United Kingdom,
06
August
2018
|
14:56
Europe/Amsterdam

#Pridematters: Danniella’s story

Summary

Bupa Global’s Danniella Fowles shares her story as a transwoman and the support she has received from her colleagues and manager.

"Being a transwoman in a non-trans world has meant many different things for me. It has meant potential out casting from friends and family, rejection from potential partners because of social consciousness, and continually coming out.

These things might be negative experiences that any person of a queer nature has to face, however it is a stark reality of choosing to live your life openly.
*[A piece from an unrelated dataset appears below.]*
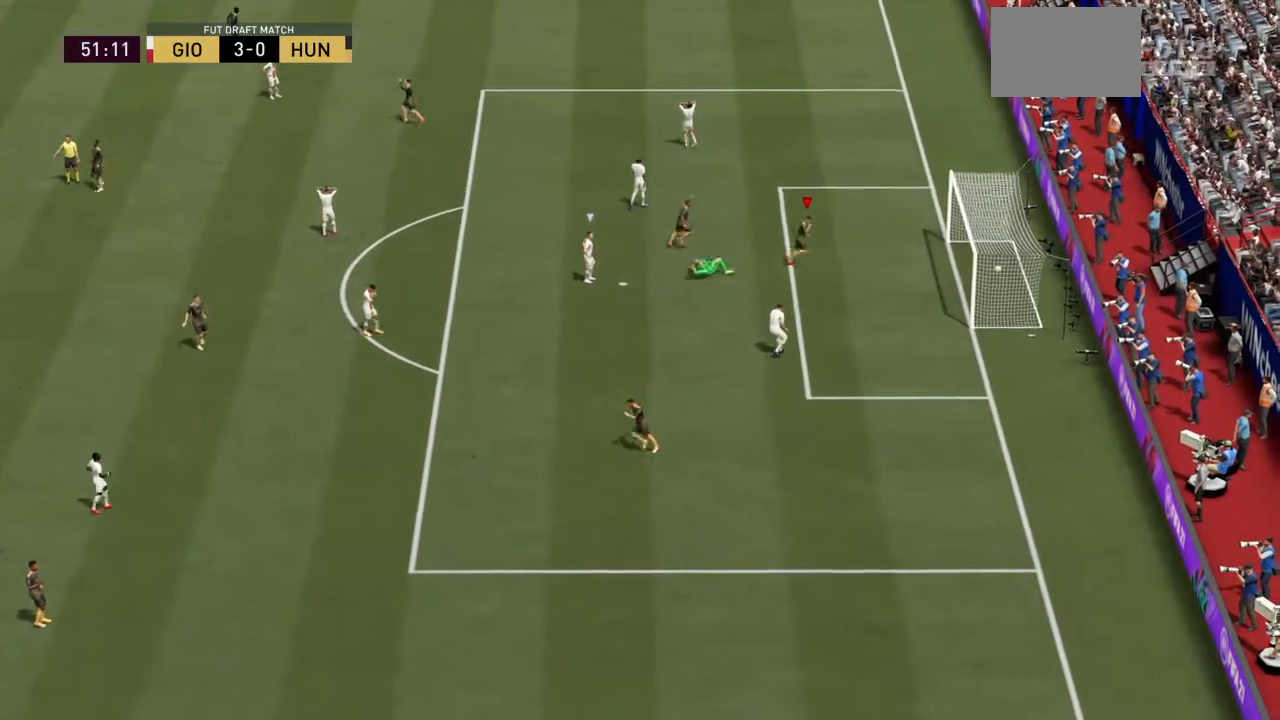
{"buttons": [], "left_stick": "right", "right_stick": "center", "events": [[34, "left_stick", "right"], [34, "right_stick", "left"], [134, "right_stick", "center"]]}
I started the process of transition at the age of 19 and I am still learning what I can do for my community to be visible for those who are too vulnerable to do so.

Working at Bupa Global in Brighton and being a part of the LGBTQI+ community I have felt a surprising amount of acceptance and diversity. I am able to be open and honest about being transgender and am comfortable to share my experiences. I attend Brighton Pride every year, but this year was truly special because I was marching with my colleagues.

I’ve heard stories from other transwomen who tell me they’ve been discriminated against or treated differently because of who they are. I’m proud to say at Bupa, this has never happened to me, and I’ve only felt acceptance and support from my team.

Outside of the office, I am the Project Manager for Trans Pride Brighton, and last month we had up to 5,000 people in a march. The event was made up of both trans-people and allies. It really was amazing to feel the sense of community and visibility that we had created; as well as standing up for basic human rights.

Creating a space where people from the LGBTQI+ community and allies can come together to show their support will help with inter-office relationships and the politics between us; meaning that visibility is key to the change of consciousness.

My hope for the future is that as a company and a group we can show how diversity is good for business. That people of LGBTQI+ matter and no longer have no voice."